Les budgets participatifs d’investissement constituent-ils une nouvelle forme de recherche de légitimité (dispositif politique) et/ou de performance de l’action publique locale (dispositif citoyen)  ? Peut on combiner logique économique et logique politique ? L’analyse des expériences de budgets participatifs conduites par certaines villes (Paris, Rennes, Grenoble …) et formalisées par des documents souvent mis en ligne, analyse complétée par des entretiens et questionnaires soumis aux acteurs institutionnels (élus et agents des collectivités publiques, représentants d’associations…) et non institutionnels (habitants, citoyens et non citoyens). A l’issue de cette démarche méthodologique, le BPI paraît constituer un outil d’aide à la décision publique qui, dans un contexte budgétaire contraint (baisse continue des dotations de l’Etat) et un contexte politique de crise (hausse continue du taux d’abstention électorale), conduit à mobiliser l’ « expertise citoyenne » tout en maintenant la primauté de l’expertise politique. Le succès de ces budgets participatifs est lié à la nécessité de concilier logique économique (performance de l’action publique) et logique politique (légitimité des décideurs publics). Cette conciliation doit se refléter dans les institutions publiques et privées, principaux acteurs se situant tant au niveau de l’initiative qu’à la mise en œuvre de ces expériences de budgets participatifs d’investissement (BPI).

On l’observe à travers le développement croissant des BPI et leur limite marquée notamment par un cadre juridique et extra juridique et des principes notamment budgétaires assez contraignants.

Le développement des budgets participatifs d’investissement

Les BPI sont surtout développés par les communes et suscités par les technologies de l’information et de la communication (TIC).

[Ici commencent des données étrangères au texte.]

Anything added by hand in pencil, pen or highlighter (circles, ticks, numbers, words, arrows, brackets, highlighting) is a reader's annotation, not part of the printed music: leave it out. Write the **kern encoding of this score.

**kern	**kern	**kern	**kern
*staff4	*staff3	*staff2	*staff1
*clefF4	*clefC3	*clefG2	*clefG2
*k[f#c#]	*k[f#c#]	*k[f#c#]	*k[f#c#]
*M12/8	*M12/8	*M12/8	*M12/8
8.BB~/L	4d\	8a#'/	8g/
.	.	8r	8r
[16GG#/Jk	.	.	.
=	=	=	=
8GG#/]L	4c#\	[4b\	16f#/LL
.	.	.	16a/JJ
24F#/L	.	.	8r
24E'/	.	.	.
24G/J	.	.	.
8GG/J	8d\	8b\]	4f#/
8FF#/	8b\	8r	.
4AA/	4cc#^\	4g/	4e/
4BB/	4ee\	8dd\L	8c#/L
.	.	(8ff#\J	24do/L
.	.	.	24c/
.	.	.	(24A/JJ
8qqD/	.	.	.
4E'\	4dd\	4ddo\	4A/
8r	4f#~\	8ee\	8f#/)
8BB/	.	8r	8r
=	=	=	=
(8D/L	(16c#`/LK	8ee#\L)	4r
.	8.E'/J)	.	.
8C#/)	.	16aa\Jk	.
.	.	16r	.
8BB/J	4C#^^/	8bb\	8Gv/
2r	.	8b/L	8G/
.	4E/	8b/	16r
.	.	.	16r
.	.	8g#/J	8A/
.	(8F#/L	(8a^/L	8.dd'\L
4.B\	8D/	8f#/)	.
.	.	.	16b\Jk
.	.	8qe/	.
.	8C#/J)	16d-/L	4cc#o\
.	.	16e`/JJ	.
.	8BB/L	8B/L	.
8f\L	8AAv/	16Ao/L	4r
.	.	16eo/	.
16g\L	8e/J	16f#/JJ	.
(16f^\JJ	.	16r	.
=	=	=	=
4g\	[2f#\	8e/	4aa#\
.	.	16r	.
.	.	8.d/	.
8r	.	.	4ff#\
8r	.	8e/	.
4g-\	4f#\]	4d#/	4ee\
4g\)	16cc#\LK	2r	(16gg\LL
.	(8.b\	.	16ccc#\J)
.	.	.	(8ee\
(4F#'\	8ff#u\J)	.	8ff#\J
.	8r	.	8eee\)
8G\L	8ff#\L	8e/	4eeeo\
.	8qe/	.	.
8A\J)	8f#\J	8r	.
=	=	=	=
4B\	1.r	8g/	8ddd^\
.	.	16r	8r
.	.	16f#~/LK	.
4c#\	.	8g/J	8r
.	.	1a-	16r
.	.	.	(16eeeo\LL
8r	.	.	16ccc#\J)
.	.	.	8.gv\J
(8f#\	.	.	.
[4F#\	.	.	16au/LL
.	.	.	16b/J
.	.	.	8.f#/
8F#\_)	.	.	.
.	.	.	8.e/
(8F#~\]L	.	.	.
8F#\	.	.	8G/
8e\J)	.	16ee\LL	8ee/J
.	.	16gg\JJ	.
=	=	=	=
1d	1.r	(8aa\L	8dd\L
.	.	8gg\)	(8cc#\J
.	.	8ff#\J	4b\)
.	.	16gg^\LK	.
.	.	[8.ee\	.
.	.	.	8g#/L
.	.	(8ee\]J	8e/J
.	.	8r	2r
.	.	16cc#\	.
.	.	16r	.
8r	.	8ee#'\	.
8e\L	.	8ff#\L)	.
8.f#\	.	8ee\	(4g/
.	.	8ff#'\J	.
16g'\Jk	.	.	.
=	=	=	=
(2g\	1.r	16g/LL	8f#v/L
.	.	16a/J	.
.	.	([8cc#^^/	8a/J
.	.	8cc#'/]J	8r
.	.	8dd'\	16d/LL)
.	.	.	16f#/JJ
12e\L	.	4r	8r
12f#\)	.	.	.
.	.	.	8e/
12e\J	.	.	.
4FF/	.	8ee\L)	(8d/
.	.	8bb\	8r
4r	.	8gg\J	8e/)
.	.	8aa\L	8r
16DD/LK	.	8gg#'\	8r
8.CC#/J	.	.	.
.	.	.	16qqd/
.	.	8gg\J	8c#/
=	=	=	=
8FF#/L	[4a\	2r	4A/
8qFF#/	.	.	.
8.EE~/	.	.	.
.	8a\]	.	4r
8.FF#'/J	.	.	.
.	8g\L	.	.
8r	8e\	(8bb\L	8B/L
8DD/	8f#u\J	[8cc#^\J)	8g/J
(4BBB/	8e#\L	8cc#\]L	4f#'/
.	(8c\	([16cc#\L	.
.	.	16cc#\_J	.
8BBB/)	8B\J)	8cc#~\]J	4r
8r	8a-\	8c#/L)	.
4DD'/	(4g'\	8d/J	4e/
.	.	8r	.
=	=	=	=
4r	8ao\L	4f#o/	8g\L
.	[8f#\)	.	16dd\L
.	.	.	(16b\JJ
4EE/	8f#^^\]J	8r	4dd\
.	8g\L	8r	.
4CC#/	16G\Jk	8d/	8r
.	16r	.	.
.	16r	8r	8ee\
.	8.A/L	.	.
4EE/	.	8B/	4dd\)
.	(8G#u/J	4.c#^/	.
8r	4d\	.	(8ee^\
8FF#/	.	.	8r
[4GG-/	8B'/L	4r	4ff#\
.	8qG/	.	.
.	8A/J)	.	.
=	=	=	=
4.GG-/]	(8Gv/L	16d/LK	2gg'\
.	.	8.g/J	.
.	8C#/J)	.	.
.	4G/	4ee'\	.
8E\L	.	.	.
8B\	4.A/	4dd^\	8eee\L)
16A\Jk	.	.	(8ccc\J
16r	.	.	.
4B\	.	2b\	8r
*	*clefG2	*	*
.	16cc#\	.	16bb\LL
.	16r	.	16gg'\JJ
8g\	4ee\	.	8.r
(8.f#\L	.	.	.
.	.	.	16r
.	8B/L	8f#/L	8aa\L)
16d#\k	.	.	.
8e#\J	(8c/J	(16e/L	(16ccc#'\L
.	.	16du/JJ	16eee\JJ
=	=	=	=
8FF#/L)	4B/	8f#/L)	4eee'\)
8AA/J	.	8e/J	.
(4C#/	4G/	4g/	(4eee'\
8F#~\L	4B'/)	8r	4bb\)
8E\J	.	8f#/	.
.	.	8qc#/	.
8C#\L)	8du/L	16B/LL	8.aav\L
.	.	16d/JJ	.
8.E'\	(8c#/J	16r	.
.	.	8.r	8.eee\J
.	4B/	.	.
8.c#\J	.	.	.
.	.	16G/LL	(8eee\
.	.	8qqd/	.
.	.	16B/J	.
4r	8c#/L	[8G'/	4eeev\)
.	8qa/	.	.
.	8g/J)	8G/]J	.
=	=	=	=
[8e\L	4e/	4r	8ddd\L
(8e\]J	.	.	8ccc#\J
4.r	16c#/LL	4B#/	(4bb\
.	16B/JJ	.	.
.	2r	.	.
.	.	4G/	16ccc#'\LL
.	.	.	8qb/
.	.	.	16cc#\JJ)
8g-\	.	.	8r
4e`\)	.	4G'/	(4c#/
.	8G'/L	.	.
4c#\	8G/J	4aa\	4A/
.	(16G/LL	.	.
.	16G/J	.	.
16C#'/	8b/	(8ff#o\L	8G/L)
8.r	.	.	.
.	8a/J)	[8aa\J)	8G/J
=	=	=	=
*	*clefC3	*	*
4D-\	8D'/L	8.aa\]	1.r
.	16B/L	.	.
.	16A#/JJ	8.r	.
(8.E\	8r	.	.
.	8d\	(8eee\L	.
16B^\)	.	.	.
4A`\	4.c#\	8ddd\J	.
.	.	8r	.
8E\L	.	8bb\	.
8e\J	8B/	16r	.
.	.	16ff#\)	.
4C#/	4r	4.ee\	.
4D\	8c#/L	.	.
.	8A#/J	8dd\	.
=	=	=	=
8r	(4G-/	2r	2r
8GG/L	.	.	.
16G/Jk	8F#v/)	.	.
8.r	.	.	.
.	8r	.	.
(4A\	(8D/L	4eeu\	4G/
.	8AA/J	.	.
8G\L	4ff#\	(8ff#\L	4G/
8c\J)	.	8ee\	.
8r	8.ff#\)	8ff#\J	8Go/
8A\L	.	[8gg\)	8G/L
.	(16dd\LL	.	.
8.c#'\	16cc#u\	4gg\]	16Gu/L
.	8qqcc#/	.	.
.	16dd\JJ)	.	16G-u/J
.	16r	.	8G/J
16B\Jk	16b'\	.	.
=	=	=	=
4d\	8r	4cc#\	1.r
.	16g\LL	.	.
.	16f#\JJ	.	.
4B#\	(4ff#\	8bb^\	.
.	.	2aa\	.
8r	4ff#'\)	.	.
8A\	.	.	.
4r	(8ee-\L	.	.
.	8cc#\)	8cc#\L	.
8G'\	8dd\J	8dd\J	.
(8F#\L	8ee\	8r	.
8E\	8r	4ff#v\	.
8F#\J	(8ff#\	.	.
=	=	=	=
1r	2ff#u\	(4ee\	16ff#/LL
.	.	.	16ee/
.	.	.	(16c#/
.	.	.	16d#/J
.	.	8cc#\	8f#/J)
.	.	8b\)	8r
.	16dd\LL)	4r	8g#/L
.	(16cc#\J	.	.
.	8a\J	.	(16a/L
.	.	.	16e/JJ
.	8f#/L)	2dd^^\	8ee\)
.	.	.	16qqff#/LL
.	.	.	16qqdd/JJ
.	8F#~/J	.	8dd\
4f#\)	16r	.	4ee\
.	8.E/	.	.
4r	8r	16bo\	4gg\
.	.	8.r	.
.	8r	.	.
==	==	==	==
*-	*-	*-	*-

Des expériences françaises développées depuis les élections locales de 2014

On observe depuis 2014 année d’élections municipales en France un nombre croissant de communes qui recourent aux budgets participatifs (on en dénombre 25 en 2017 dont 22 qui se sont lancées dans cette expérience en 2014). En 2018, on en dénombre près d’une cinquantaine de communes intéressées par le lancement d’un BPI (soit le double en quatre ans) ; ces communes sont de toute taille géographique et démographique (allant de 1800 habitants pour la petite ville de Couhé proche de Poitiers à 2,2 millions d’habitants pour Paris). On peut relever que 13 communes à la population inférieure à 20 000 habitants représentent plus de la moitié de l’effectif total, soit 52% ; 4 communes de 20 000 à 50 000 habitants, soit 16% ; 3 communes de 50 000 à environ 100 000 habitants, soit 12%; 4 communes de plus de 100 000habitants ; il s’agit ici de quatre grandes villes (Metz, Dijon, Grenoble et Rennes), soit 16% ; 1 commune de plus d’un million d’habitants ; dans cette catégorie, une seule ville en France : Paris, 2,240 millions d’habitants. Près de 88% de ces communes comptent au moins trois ans d’expérience de budgets participatifs dont certains couvrent le territoire de la ville et d’autres certaines parties du territoire seulement (conseils ou comités de quartiers). La fraction du budget consacrée aux projets citoyens est d’environ 5% du budget total d’investissement soit environ 12€ par habitant en moyenne en 2017. Certaines villes se fixant même un objectif de 25 % de son budget d’investissement sur dix ans. C’est le cas de la Ville française de Grigny dans l’agglomération lyonnaise (Rhône) et ce sur la période décennale 2004 -2014. Il s’agit souvent, pour les villes les plus expérimentées, d’une programmation budgétaire d’une durée équivalente à celle du mandat politique de la municipalité (6 ans).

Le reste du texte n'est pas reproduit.